CBS has left the flap over purported documents involving President Bush's record in the Texas Air National Guard in this posture: Who are you going to believe, CBS or your lyin' eyes?

To accept CBS's insistence the four documents from the early 1970s are authentic, you would have to believe the following:

(1) That the late Jerry Killian, Bush's commanding officer, typed the documents--though his wife says "he wasn't a typist."

(2) That Killian kept the documents in his personal files--though his family says he didn't keep files.

(3) That the disputed documents reflect his true (negative) feelings about Bush and a contemporaneous official document he wrote lauding Bush did not.

(4) That he typed the documents on a technically advanced typewriter, an IBM Selectric Composer--though that model has been tested and failed to produce an exact copy of the documents.

(5) That this advanced typewriter, which would have cost $15,000 or so in today's dollars, was used by the Texas National Guard and that Killian had gained the significant expertise needed to operate it.

(6) That Killian was under pressure to whitewash Bush's record from a general who had retired 18 months earlier.

(7) That Killian's superior, Maj. Gen. Bobby Hodges, was right when, sight unseen, he supposedly said the documents were authentic, but wrong when, having actually viewed the documents, he declared them fraudulent.

Now if you can't accept all that, there's another side. To believe the documents are forgeries, you have to believe this:

(1) The documents were typed recently using Microsoft Word, which produces documents that are exact copies of the CBS documents.

(2) There's no number 2. All you have to believe is number 1.

In response to questions about the authenticity of the documents, CBS has acted more like an embattled political organization than a news operation.
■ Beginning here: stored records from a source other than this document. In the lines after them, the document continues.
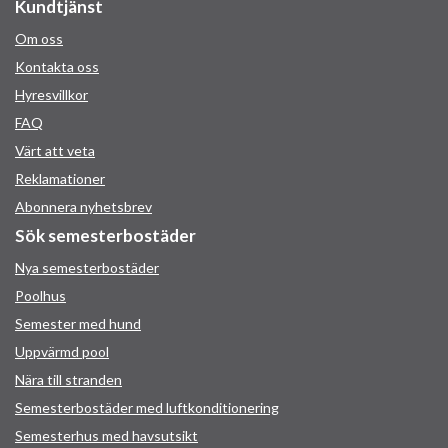
Kundtjänst
Om oss
Kontakta oss
Hyresvillkor
FAQ
Värt att veta
Reklamationer
Abonnera nyhetsbrev
Sök semesterbostäder
Nya semesterbostäder
Poolhus
Semester med hund
Uppvärmd pool
Nära till stranden
Semesterbostäder med luftkonditionering
Semesterhus med havsutsikt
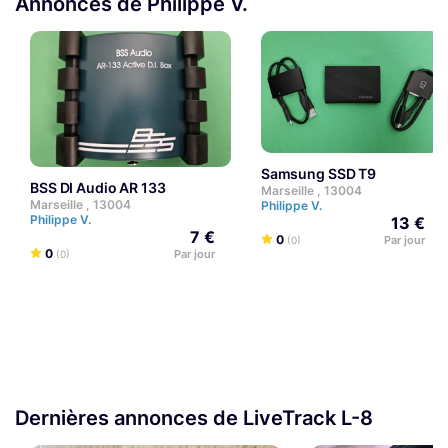
Annonces de Philippe V.
Samsung SSD T9
BSS DI Audio AR 133
Marseille , 13004
Marseille , 13004
Philippe V.
Philippe V.
13 €
7 €
0
Par jour
(0)
0
Par jour
(0)
Dernières annonces de LiveTrack L-8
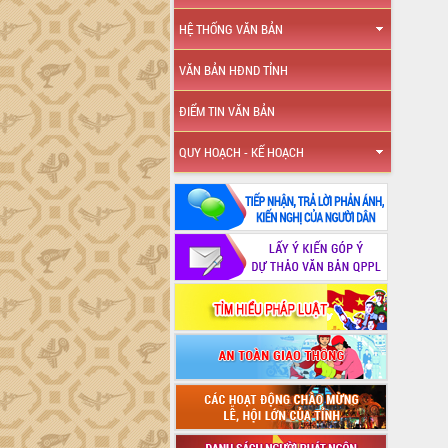
HỆ THỐNG VĂN BẢN
VĂN BẢN HĐND TỈNH
ĐIỂM TIN VĂN BẢN
QUY HOẠCH - KẾ HOẠCH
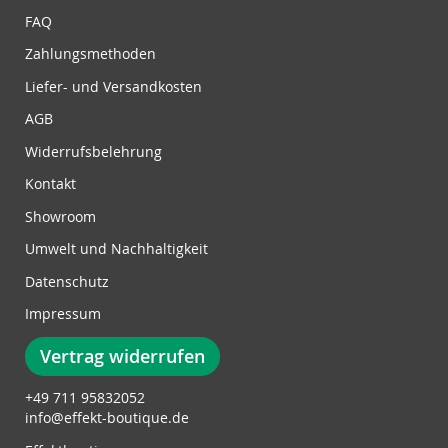
z
FAQ
u
Zahlungsmethoden
m
N
Liefer- und Versandkosten
e
w
AGB
s
Widerrufsbelehrung
l
e
Kontakt
t
Showroom
t
e
Umwelt und Nachhaltigkeit
r
Datenschutz
:
Impressum
Vertrag widerrufen
+49 711 95832052
info@effekt-boutique.de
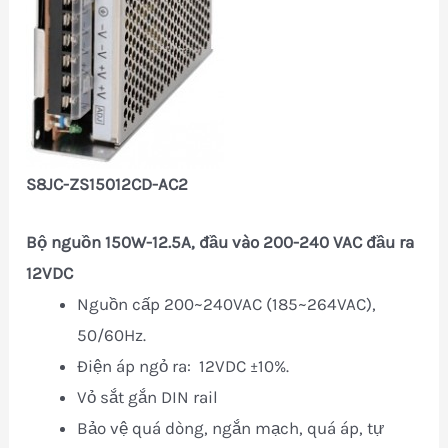
S8JC-ZS15012CD-AC2
Bộ nguồn 150W-12.5A, đầu vào 200-240 VAC đầu ra
12VDC
Nguồn cấp 200~240VAC (185~264VAC),
50/60Hz.
Điện áp ngỏ ra: 12VDC ±10%.
Vỏ sắt gắn DIN rail
Bảo vệ quá dòng, ngắn mạch, quá áp, tự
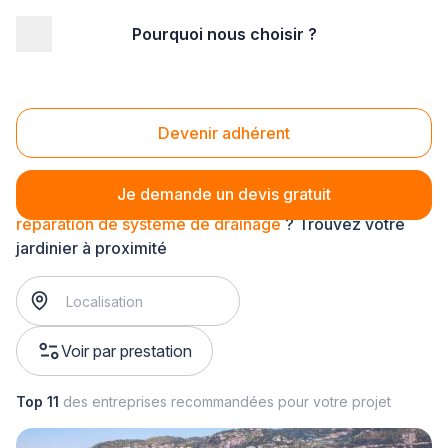
Pourquoi nous choisir ?
Accueil
/
Aménagement extérieur
/
Paysagiste
/
système de drainage
/
réparation de système de drainage
Réparation de système de drainage
Devenir adhérent
Je demande un devis gratuit
réparation de système de drainage
? Trouvez votre
jardinier à proximité
Voir par prestation
Top 11
des entreprises recommandées pour votre projet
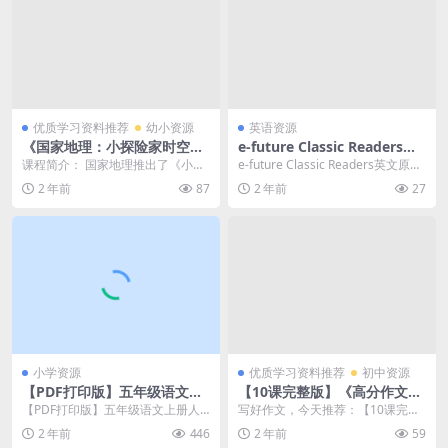
优质学习资料推荐
幼小资源
英语资源
《国家地理：小探险家时空大
e-future Classic Readers英
作战》中英双语,开启小朋友科
文原版儿童小学生绘本故事动
课程简介： 国家地理推出了《小探
e-future Classic Readers英文原版
学之旅(资源合计648.43MB）
画视频，1080P高清视频，带
险家地球拯救计划》续作，这是一
儿童小学生绘本故事动画视...
2 年前
87
2 年前
27
百度网盘下载
英文字幕，百度网盘下载！
部备受数百万小朋友...
小学资源
优质学习资料推荐
初中资源
【PDF打印版】五年级语文上
【10课完整版】《高分作文直
册人教版24秋《53天天练》课
通车》MP4视频百度网盘下
【PDF打印版】五年级语文上册人
写好作文，今天推荐：【10课完整
堂笔记 大小 50.06M 总页数 5
载，中小学作文写作作文提升
教版24秋《53天天练》课堂笔记，
版】《高分作文直通车》MP4视频
2 年前
446
2 年前
59
9 页电子版文档下载
课程视频
是一套精心编排...
百度网盘下载，中...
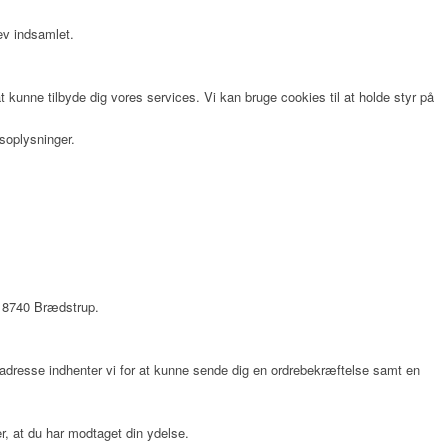
lev indsamlet.
 kunne tilbyde dig vores services. Vi kan bruge cookies til at holde styr på
soplysninger.
 8740 Brædstrup
.
ladresse indhenter vi for at kunne sende dig en ordrebekræftelse samt en
er, at du har modtaget din ydelse.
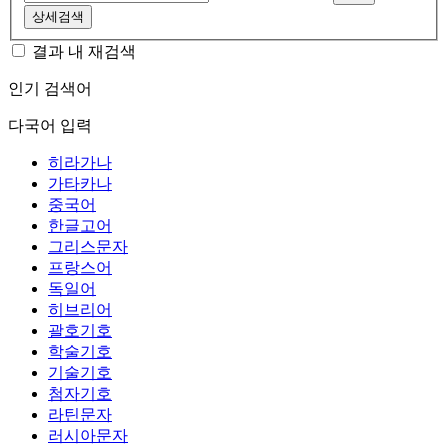
상세검색
결과 내 재검색
인기 검색어
다국어 입력
히라가나
가타카나
중국어
한글고어
그리스문자
프랑스어
독일어
히브리어
괄호기호
학술기호
기술기호
첨자기호
라틴문자
러시아문자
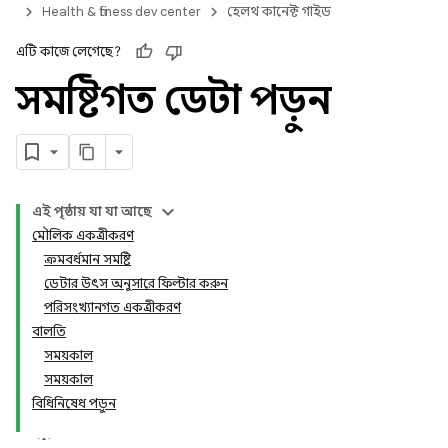
Health & fitness dev center
হেলথ কানেক্ট গাইড
এটি কাজে লেগেছে?
সমষ্টিগত ডেটা পড়ুন
এই পৃষ্ঠায় যা যা আছে
মৌলিক একত্রীকরণ
ক্রমবর্ধমান সমষ্টি
ডেটার উৎস অনুসারে ফিল্টার করুন
পরিসংখ্যানগত একত্রীকরণ
বালতি
সময়কাল
সময়কাল
বিধিনিষেধ পড়ুন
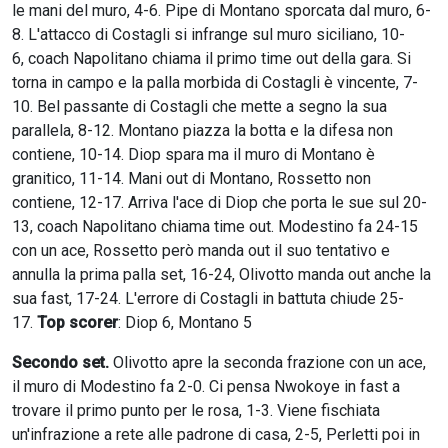
le mani del muro, 4-6. Pipe di Montano sporcata dal muro, 6-
8. L'attacco di Costagli si infrange sul muro siciliano, 10-
6, coach Napolitano chiama il primo time out della gara. Si
torna in campo e la palla morbida di Costagli è vincente, 7-
10. Bel passante di Costagli che mette a segno la sua
parallela, 8-12. Montano piazza la botta e la difesa non
contiene, 10-14. Diop spara ma il muro di Montano è
granitico, 11-14. Mani out di Montano, Rossetto non
contiene, 12-17. Arriva l'ace di Diop che porta le sue sul 20-
13, coach Napolitano chiama time out. Modestino fa 24-15
con un ace, Rossetto però manda out il suo tentativo e
annulla la prima palla set, 16-24, Olivotto manda out anche la
sua fast, 17-24. L'errore di Costagli in battuta chiude 25-
17.
Top scorer
: Diop 6, Montano 5
Secondo set.
Olivotto apre la seconda frazione con un ace,
il muro di Modestino fa 2-0. Ci pensa Nwokoye in fast a
trovare il primo punto per le rosa, 1-3. Viene fischiata
un'infrazione a rete alle padrone di casa, 2-5, Perletti poi in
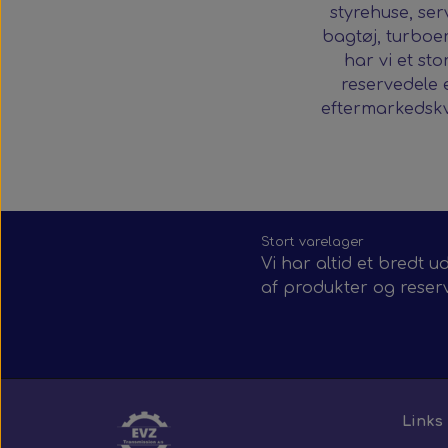
styrehuse, se
bagtøj, turboe
har vi et st
reservedele 
eftermarkedskva
Stort varelager
Vi har altid et bredt u
af produkter og reser
Links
It has stonewalled rather than joined with skeptics in a search for the truth.

Last Friday, CBS anchor Dan Rather declared the document authentic and that no investigation by CBS was needed. He told the Washington Post: "Until someone shows me definitive proof that they are not, I don't see any reason to carry on a conversation with the professional rumor mill." In other words, it's not up to CBS to prove the authenticity of the documents. It's up to critics to prove otherwise, a twist on normal journalistic procedure. However, a CBS spokeswoman said on Sunday that the network "continues to work the story."

A forthright news organization would not impede the critics, but CBS has. It hasn't made its handwriting expert, Marcel Matley, available. Nor has it allowed the producer of the story, Mary Mapes, be interviewed by the press. And, so far as is known, CBS hasn't asked two of its sources in Texas, Robert Strong and Bill Burkett, to step forward and answer questions. Finally, CBS hasn't explained where the documents came from, though an explanation would be helpful after Killian's family said he didn't keep files.

Now that Matley's past writings have been unearthed, it is particularly important for CBS to make him available. But Matley told the Washington Post CBS had asked him not to give interviews. CBS relied on Matley as its chief authenticator of the documents, which are copies, not originals. But Matley seems to have violated his own rules.

Here's what he wrote in 2002 in a journal called The Practical Litigator:

In fact, modern copiers and computer printers are so good that they permit easy fabrication of quality forgeries. From a copy, the document examiner cannot authenticate the unseen original but may well be able to determine that the unseen original is false. Further, a definite finding of authenticity for a signature is not possible from a photocopy, while a definite finding of falsity is possible.

That, plus all the other the other evidence of a likely forgery, puts the ball back in CBS's court. Otherwise, you would be free to assume that scenario #2--that the documents were produced recently by a computer using Microsoft Word--is the correct one.

Fred Barnes is executive editor of The Weekly Standard.